• Page excerpt:
▼

How to photograph waterfalls

By Caroline Schmidt. Posted

Waterfalls are one of the most magical aspects of landscapes and are a firm favourite among outdoor photographers. Water is a powerful element for photography that can be used to create dynamic compositions, and in some cases to apply creative exposure effects ranging from completely freezing water, to capturing it as an ethereal blur, plus everything between.

The exact amount of blur that can be captured depends entirely on the filters you have to hand. With no filters, on an overcast day, you may be able to achieve an exposure of around one second, although you may find you can’t even get close to this. A polarising filter can reduce exposure by up to two stops, and are also great for removing reflections from water while achieving slightly longer exposures. While for truly long exposures, ranging anywhere from a few seconds to minutes, you’ll need a Neutral Density filter.

Neutral Density filters block light without affecting colours in the image, hence their name. They are available in a variety of strengths, measured in stops of light. So called ‘extreme’ ND filters, such as the Lee Filters Big Stopper, block an incredible ten stops of light. There are even filters available to filter up the 16 stops! More extreme NDs do create colour casts however, although this can be removed using a custom White Balance. So while they are considered ND filters, they’re not truly neutral.

We’re going to shoot extreme long exposures of waterfalls using a ten-stop ND filter, so for this technique you’ll need a DSLR or CSC with an ultra wide-angle lens or standard zoom. You’ll also need a tripod and remote release to keep the camera locked in position, and of course a ten-stop ND filter. If you don’t have a filter you can still use a weaker ND filter, or a polarising filter.

1 Use a tripod

When shooting any long exposure, it’s best to use some kind of support, and for very long exposures a sturdy tripod is essential. Set up your tripod making sure the feet can’t slip to avoid any kind of movement. You’ll also need a remote release to avoid touching the camera when releasing the shutter in Bulb mode. If using a weaker ND or a polariser then attach this now, but if you’re using an extreme ND then hold fire.

▲

• Supplied information:
▼

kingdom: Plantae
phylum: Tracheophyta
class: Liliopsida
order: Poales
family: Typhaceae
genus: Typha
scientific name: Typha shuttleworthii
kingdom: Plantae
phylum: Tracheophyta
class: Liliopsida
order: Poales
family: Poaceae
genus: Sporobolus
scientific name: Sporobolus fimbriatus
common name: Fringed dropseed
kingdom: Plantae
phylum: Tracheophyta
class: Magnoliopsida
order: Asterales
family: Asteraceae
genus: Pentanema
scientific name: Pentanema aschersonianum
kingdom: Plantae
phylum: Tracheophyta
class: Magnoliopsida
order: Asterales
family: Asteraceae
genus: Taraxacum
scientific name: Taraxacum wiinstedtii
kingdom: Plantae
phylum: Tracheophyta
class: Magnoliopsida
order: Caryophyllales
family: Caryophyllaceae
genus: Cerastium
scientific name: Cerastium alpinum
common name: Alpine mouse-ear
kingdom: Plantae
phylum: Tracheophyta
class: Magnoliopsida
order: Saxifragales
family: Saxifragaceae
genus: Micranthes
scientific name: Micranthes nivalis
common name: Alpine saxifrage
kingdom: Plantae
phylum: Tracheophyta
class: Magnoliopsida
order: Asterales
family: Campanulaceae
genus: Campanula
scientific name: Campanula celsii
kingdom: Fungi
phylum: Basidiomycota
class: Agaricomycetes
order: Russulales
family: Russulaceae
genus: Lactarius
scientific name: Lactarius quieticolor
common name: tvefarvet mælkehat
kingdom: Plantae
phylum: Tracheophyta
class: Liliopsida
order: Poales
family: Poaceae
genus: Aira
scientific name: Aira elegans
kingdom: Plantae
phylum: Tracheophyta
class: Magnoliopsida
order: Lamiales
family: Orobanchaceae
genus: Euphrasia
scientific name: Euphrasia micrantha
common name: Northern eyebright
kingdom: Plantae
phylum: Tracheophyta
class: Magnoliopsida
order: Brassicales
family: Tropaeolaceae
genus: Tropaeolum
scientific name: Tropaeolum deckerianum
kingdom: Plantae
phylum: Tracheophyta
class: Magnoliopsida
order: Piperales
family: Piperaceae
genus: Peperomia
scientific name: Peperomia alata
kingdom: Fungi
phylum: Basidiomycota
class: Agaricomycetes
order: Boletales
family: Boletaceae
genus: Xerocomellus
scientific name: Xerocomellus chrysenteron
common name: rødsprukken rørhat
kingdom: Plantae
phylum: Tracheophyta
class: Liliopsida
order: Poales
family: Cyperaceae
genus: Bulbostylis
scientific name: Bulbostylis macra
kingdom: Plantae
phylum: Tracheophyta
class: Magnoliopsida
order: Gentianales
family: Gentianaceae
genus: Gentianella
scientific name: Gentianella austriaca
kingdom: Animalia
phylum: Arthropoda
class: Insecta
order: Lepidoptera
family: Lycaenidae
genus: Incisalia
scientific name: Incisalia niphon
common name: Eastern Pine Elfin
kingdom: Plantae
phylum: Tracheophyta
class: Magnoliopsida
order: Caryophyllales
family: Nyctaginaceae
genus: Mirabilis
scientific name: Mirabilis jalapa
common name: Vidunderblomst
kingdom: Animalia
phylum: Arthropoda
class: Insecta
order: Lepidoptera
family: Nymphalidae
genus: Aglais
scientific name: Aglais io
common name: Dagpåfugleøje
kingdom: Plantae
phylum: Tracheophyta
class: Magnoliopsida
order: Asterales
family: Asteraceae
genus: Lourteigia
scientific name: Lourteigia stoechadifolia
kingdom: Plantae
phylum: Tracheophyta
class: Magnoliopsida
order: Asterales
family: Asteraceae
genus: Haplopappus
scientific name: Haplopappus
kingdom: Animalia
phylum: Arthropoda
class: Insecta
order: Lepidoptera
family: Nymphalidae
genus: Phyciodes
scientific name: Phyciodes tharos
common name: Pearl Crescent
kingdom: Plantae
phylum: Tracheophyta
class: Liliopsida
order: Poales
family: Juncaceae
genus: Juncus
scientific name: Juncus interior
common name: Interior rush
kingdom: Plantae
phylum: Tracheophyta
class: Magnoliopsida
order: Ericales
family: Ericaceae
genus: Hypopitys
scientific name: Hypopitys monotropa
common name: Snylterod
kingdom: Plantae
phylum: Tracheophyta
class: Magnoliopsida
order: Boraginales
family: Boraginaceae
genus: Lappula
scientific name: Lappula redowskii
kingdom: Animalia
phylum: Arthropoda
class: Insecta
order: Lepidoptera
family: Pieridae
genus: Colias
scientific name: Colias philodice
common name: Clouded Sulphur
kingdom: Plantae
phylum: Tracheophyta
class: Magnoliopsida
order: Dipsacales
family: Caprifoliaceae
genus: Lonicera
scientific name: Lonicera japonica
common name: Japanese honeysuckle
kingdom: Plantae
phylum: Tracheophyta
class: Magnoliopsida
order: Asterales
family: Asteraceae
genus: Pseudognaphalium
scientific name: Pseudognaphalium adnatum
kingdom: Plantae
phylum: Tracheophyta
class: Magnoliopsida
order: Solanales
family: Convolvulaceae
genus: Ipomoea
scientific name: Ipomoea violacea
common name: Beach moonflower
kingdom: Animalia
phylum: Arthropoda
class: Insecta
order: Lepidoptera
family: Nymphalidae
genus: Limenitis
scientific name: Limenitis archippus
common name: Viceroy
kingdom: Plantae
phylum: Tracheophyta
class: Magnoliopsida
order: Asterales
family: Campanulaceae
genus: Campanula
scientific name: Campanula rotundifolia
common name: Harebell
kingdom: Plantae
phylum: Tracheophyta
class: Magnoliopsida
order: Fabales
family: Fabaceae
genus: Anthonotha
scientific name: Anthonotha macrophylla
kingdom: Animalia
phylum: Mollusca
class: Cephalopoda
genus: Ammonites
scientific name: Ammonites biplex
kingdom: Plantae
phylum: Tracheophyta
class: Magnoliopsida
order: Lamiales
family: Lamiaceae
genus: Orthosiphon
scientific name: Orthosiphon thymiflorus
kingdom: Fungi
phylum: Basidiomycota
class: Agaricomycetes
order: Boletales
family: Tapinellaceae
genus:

▲

• Exercise directions: Can you continue the guide to photographing waterfalls, starting after its last sentence?

• Answer:
Step 1

2. Compose the shot

Turn on LiveView and cover the viewfinder using the eyepiece cover or your hand, before composing your shot using the LCD screen. This will avoid light leaks through the viewfinder, which can create dull spots on your image. Mirrorless users won’t need to do this. Find your composition and lock off the tripod. Now activate the virtual horizon to make sure the camera is level and you’re all set.

Step 2

3 Select settings

Set the camera to aperture-priority mode and choose an mid-to-narrow aperture at ISO 100. If you’re not using an extreme ND then you can now shoot away using aperture-priority mode. For extreme ND users, take a test shot, apply exposure compensation if necessary, and make a note of the exposure settings. Transfer these over into manual mode, but set the shutter speed to Bulb.

Step 3

4 Manually focus

Switch your lens to manual focus and turn on LiveView. Zoom into the waterfall itself using the magnify controls on the back of the camera. Now rotate the focusing ring on the lens until the image looks sharp on the LCD screen. With a waterfall that’s close to the camera with nothing behind it, this method works perfectly. Now turn off LiveView and attach your extreme ND filter.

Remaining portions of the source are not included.